Even the names of the four hospitals visited by the country’s first MERS patient have yet to be revealed.

“Most of the [public’s] concerns are groundless,” Moon said earlier this week. “Given that MERS is transmitted through close contact, entirely ditching visits to those hospitals would be too much of an overreaction.”

The statement was in stark contrast to the reaction by American authorities last year, when the U.S. state of Indiana revealed the name and location of the hospital at which its first MERS patient was admitted.

The Indiana State Department of Health told the press at the time that the male patient, a U.S. citizen, was being treated at Community Hospital in Munster, Indiana.

Similarly, when Germany confirmed MERS cases there, it disclosed the names of the cities where the patients were treated, though not the names of the hospitals.

So did the Netherlands.

A poll by Realmeter showed Thursday that 82.6 percent of the 500 people surveyed from across Korea aged 19 or older believed the government was required to disclose the names of the hospitals and cities at which MERS patients are located.

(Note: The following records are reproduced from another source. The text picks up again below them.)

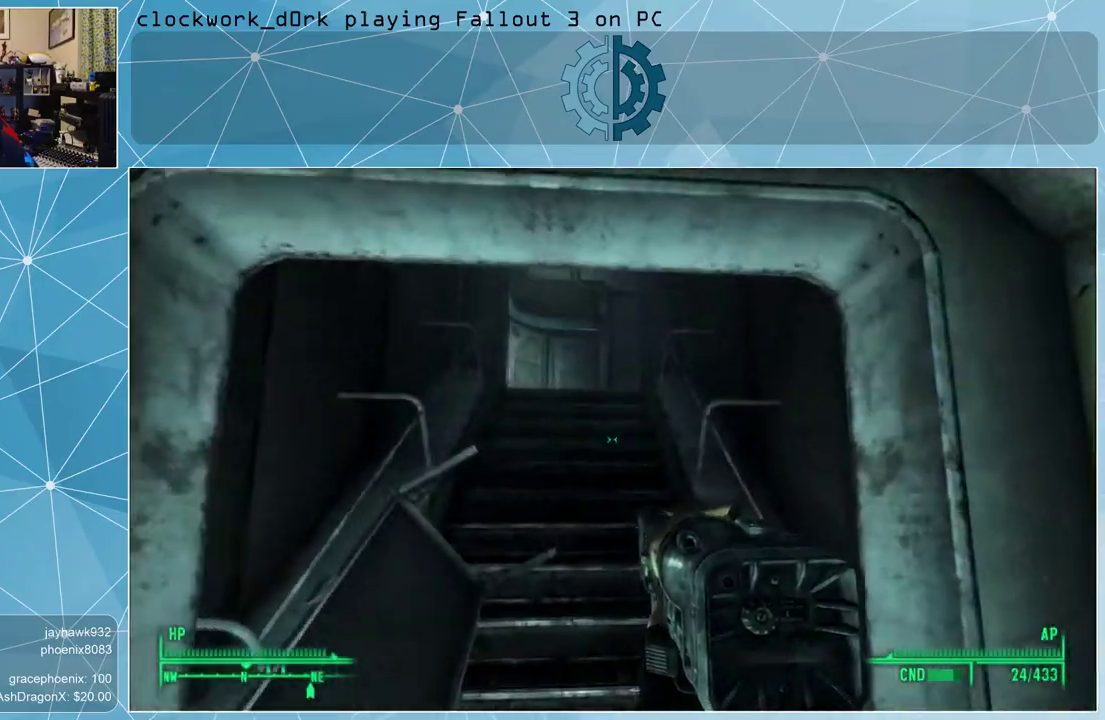
{"keys": ["w"], "mouse": [], "events": [[33, "d", "up"]]}
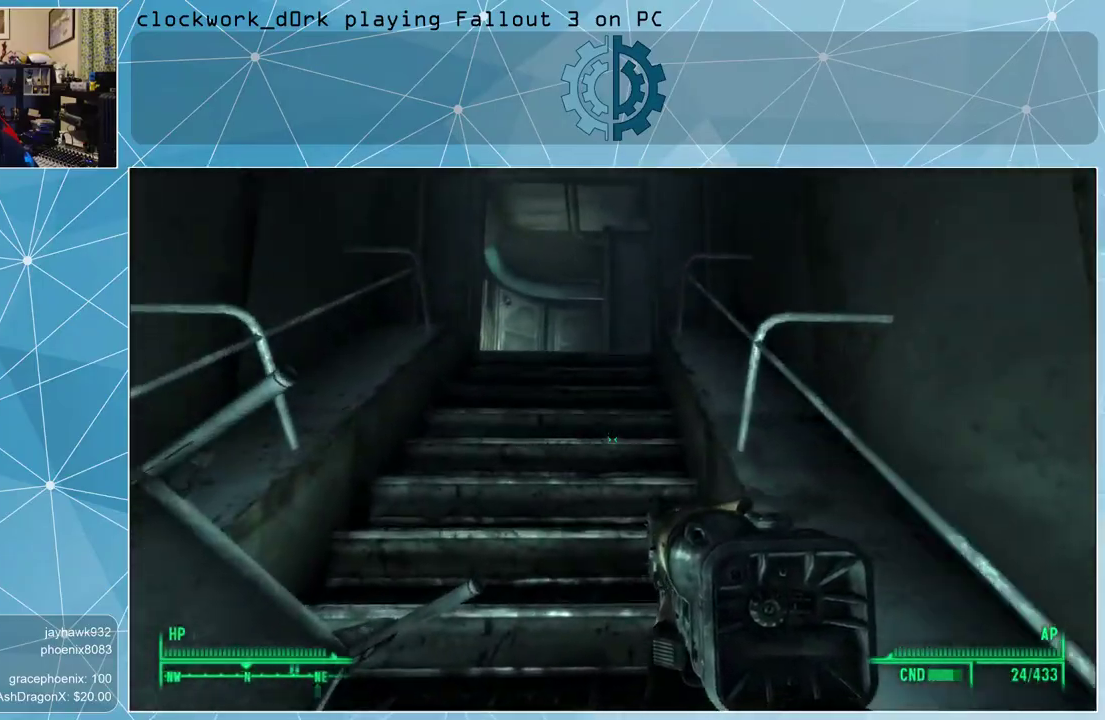
{"keys": ["w"], "mouse": [], "events": []}
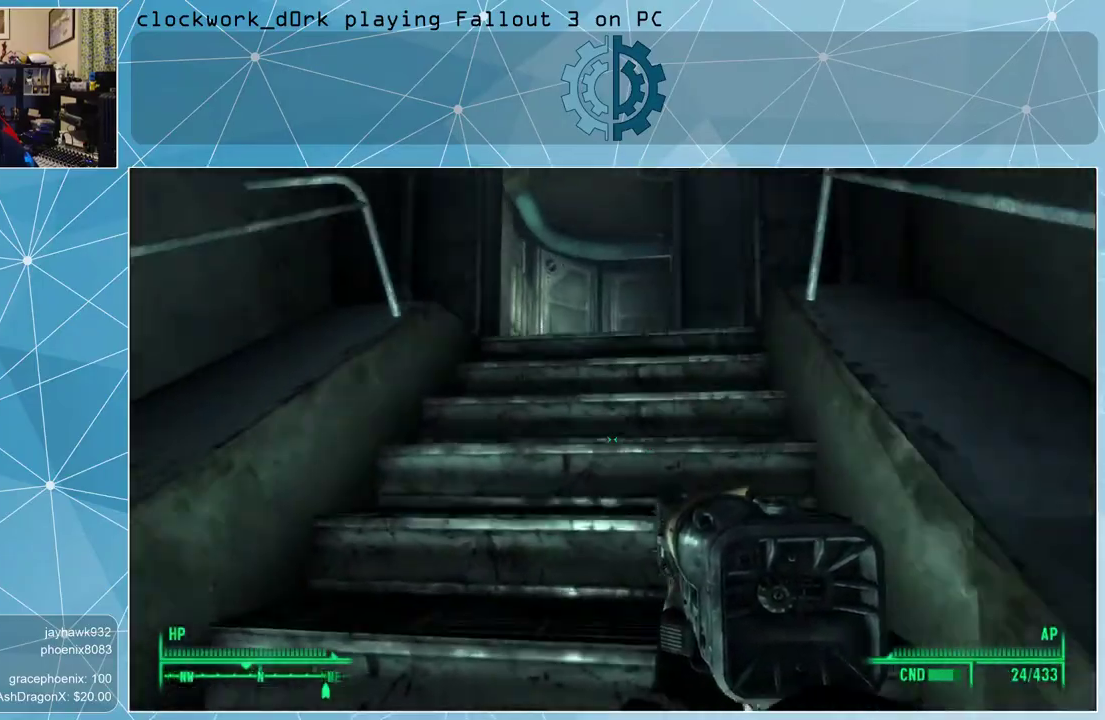
{"keys": ["w"], "mouse": [], "events": []}
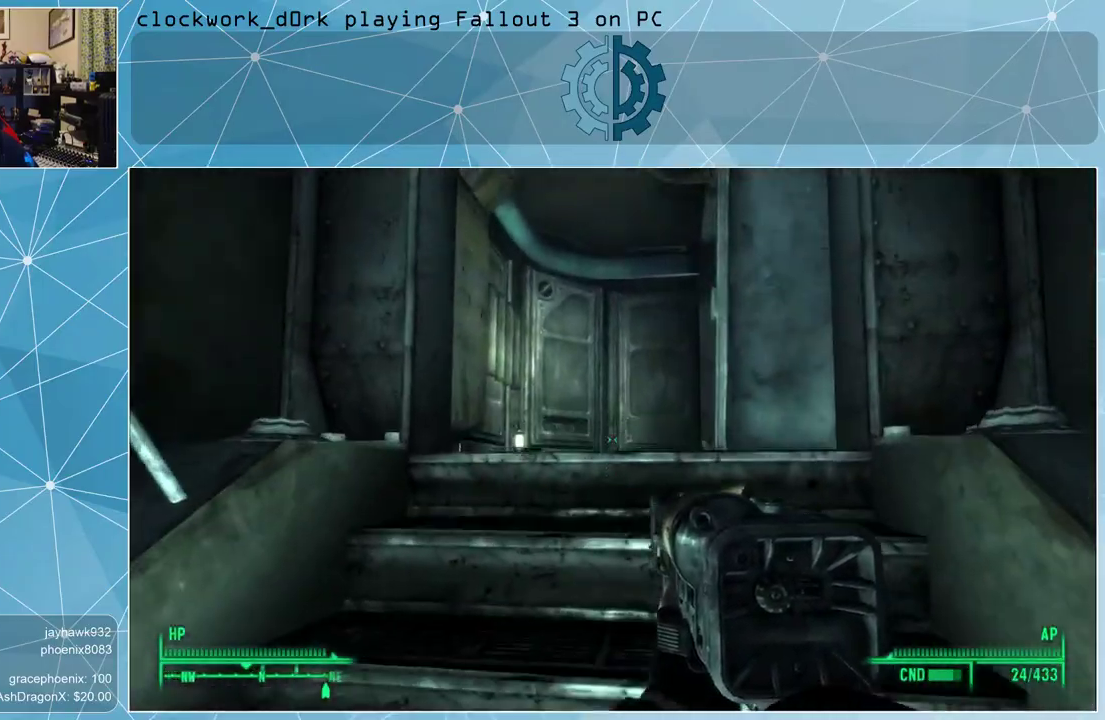
{"keys": ["a", "w"], "mouse": [], "events": [[467, "a", "down"]]}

A 32-year-old salaried worker, Jang Yong-jin, agreed with popular sentiment, saying the government’s confidentiality policy was only causing more panic across society.

“The Internet is overloaded with detailed lists of hospitals in which MERS patients are presumed to be,” he said. “I think keeping it in the shadows only brings about weird myths.”

Regarding the unofficial online list of hospitals, the police said Thursday that it is investigating 14 cases concerning rumors over the outbreak.

Gwangju police officers have already booked one individual, surnamed Lee, for uploading a list via social media of the hospitals suspected to be treating MERS patients.